◆ Exercise aim ◆
Write out the listing word for word, starting with the line that contains "Refer to the photograph that follows, in which an" and going on through the end of the listing. Leave the pictures out of your copy.
+++ Stored data
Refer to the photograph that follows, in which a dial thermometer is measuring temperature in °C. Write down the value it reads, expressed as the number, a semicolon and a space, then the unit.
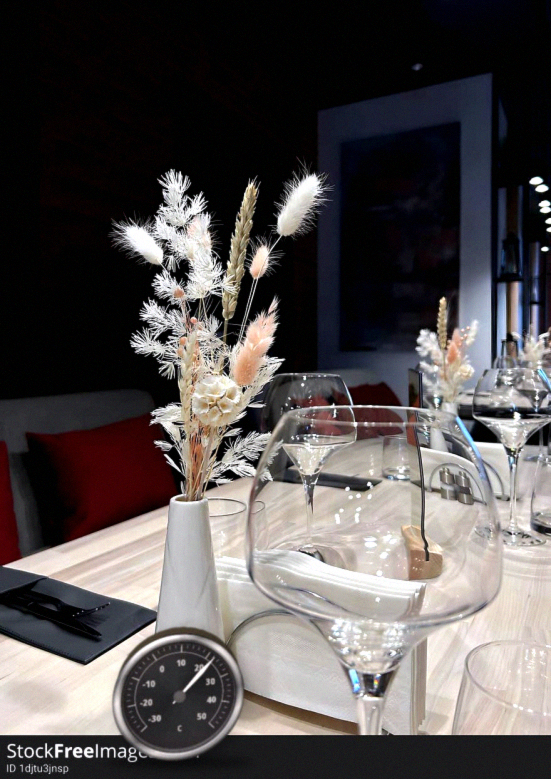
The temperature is 22; °C
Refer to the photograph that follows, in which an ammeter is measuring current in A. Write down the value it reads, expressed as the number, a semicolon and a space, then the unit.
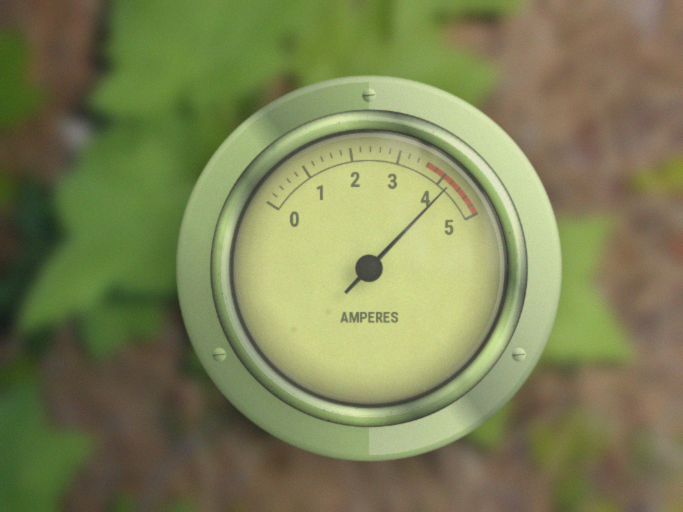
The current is 4.2; A
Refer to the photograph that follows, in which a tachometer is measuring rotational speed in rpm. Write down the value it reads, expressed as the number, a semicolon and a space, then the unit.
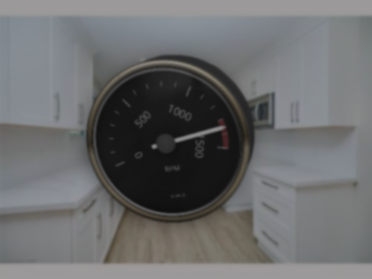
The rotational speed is 1350; rpm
++++++
◆ Reply to the exercise ◆
Refer to the photograph that follows, in which an ammeter is measuring current in A. Write down the value it reads, expressed as the number, a semicolon and a space, then the unit.
The current is 4.2; A
Refer to the photograph that follows, in which a tachometer is measuring rotational speed in rpm. Write down the value it reads, expressed as the number, a semicolon and a space, then the unit.
The rotational speed is 1350; rpm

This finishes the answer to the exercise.